Como o clima não pode ser simulado em laboratórios, estudá-lo é tarefa para supercomputadores que devoram trilhões de dados por segundo. Mas mesmo esses mastigadores vorazes de números não conseguem abocanhar
por completo os fenômenos climáticos, já que são alimentados
por modelos matemáticos. E, como o nome diz, eles são só modelos teóricos, simplificações da realidade com muitas limitações. Assim, o comportamento do clima
está longe de ser traduzido em
uma só fórmula.
Quando se tenta então entender
a relação entre aquecimento global e as causas da subida das águas
dos oceanos, a situação não se
simplifica muito. Nem mesmo especialistas chegam a um consenso.
Em meio a várias hipóteses, pelo
menos dois pontos de comum
acordo parecem aflorar:
a) a comunidade científica concorda que a temperatura média da
Terra sofreu um aumento, desde o
século passado, entre 0,3 e 0,6
grau Celsius. Parece pouco, mas,
para um mecanismo sensível a pequenas variações, esses décimos
de grau causam desarranjo considerável na máquina climática
Boa parte desse aumento se deve
ao acúmulo de dióxido de carbono
(CO2) na atmosfera. Esse gás é
emitido pela queima de derivados
de petróleo e florestas, por exemplo.
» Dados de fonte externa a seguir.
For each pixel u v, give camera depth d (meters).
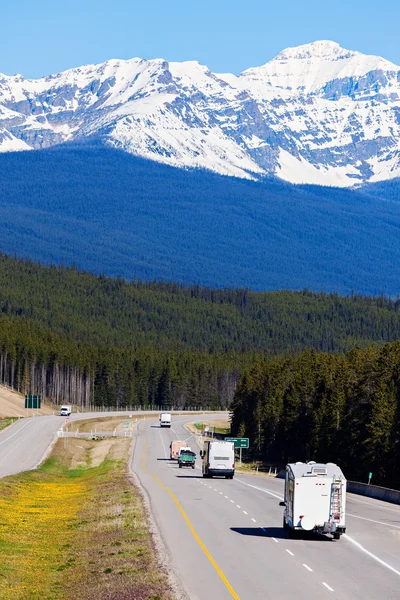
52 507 161.12
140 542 111.12
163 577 88.88
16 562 99.94
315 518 116.75
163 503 160.50
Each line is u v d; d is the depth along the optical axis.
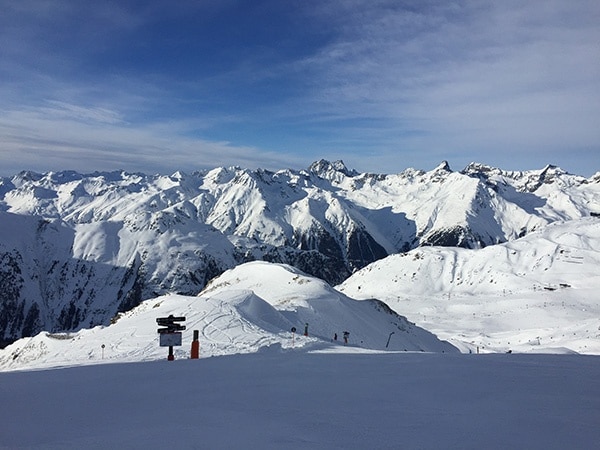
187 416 7.37
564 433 6.37
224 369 12.62
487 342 135.12
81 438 6.27
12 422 7.24
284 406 8.02
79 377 12.24
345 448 5.70
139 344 32.62
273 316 51.50
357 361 14.39
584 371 11.84
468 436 6.21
O CO2 age como isolante, impedindo que parte do calor do planeta escape para o espaço, o que
gera aumento de temperatura;
b) O nível dos oceanos subiu entre 10 cm e 25 cm nos últimos cem
anos, e muito disso foi causado
pela elevação da temperatura média do planeta. Para entender o
porquê, basta lembrar que a maioria das substâncias (e, em quase
todas as temperaturas, a água não
é exceção) dilata à medida que é
aquecida. Como os oceanos estão
presos na "panela" gigantesca
dos continentes, não resta outra
alternativa à água senão subir.
Cenários para 2100
O mais importante documento
sobre clima é o relatório do IPCC
(sigla, em inglês, para Painel Intergovernamental sobre Mudança
Climática). Ele é consensual para a
maioria dos pesquisadores e resume o que a ciência tem a dizer sobre clima neste final de século.
Na parte que relaciona aquecimento global e elevação do nível
dos oceanos, o IPCC mostra três
cenários. Todos baseados em modelos matemáticos, que a temperatura do planeta a partir das concentrações de CO2 ma atmosfera.
Em 2100, se a quantidade de CO2
na atmosfera dobrar em relação à
de hoje, a humanidade terá de enfrentar o seguinte:
a) uma elevação na temperatura
global média de 1 grau Celsius,
com a consequente elevação de 15
centímetros nos níveis da água.
Aqui, até mesmo os que não acreditam em efeito estufa aceitam essa hipótese. E alegam que isso não
seria nada trágico para a Terra, já
que nos últimos cem anos o nível
dos oceanos sofreu variação semelhante e a humanidade sobreviveu;
b) o aumento da temperatura
média poderia bater na casa dos 2
graus Celsius. Aí o nível das águas
subiria alarmantes 50 cm, o que já
causaria problemas às cidades litorâneas e aos chamados países-ilhota do Pacífico. Haveria significativo aumento da erosão de zonas costeiras, principalmente durante eventos como tempestades e
furacões, quando a força dos ventos faz o mar avançar sobre o continente;
c) o mais trágico dos cenários
vislumbra uma subida de 3,5
graus a 4,5 graus e águas 1 metro
mais altas. Nessa situação, a coisa
ficaria realmente complicada. A
maioria das cidades na Ásia, construídas em torno de deltas de rios,
seria inundada, juntamente com
partes costeiras de países como
Argentina e EUA, por exemplo. A
maioria das 300 ilhotas do Pacífico
não teria destino melhor.
Mas vale lembrar que, nos últimos 40 anos, a concentração de
CO2 aumentou só 13%, o que de
certo modo torna fictícios os cenários do IPCC. Não há, por enquanto, provas concretas de que mesmo o menos calamitoso dos cenários deva ocorrer. São baseados
em modelos teóricos, com uma
gama considerável de "poréns".
Então, por ora, é melhor acreditar em fatos concretos: na média,
as águas dos oceanos estão subindo de 1 a 2 milímetros por ano, taxa fornecida pelo satélite da Nasa
Topex/Poseidon e encarada com
seriedade por gente do setor. E, segundo especialistas, essa elevação
não é nada assustadora. Dá para
conviver com ela sem problemas
-sem que, no final do próximo
século, os banhistas, com as areias
da praia submersas, tenham que
fincar o guarda-sol no asfalto.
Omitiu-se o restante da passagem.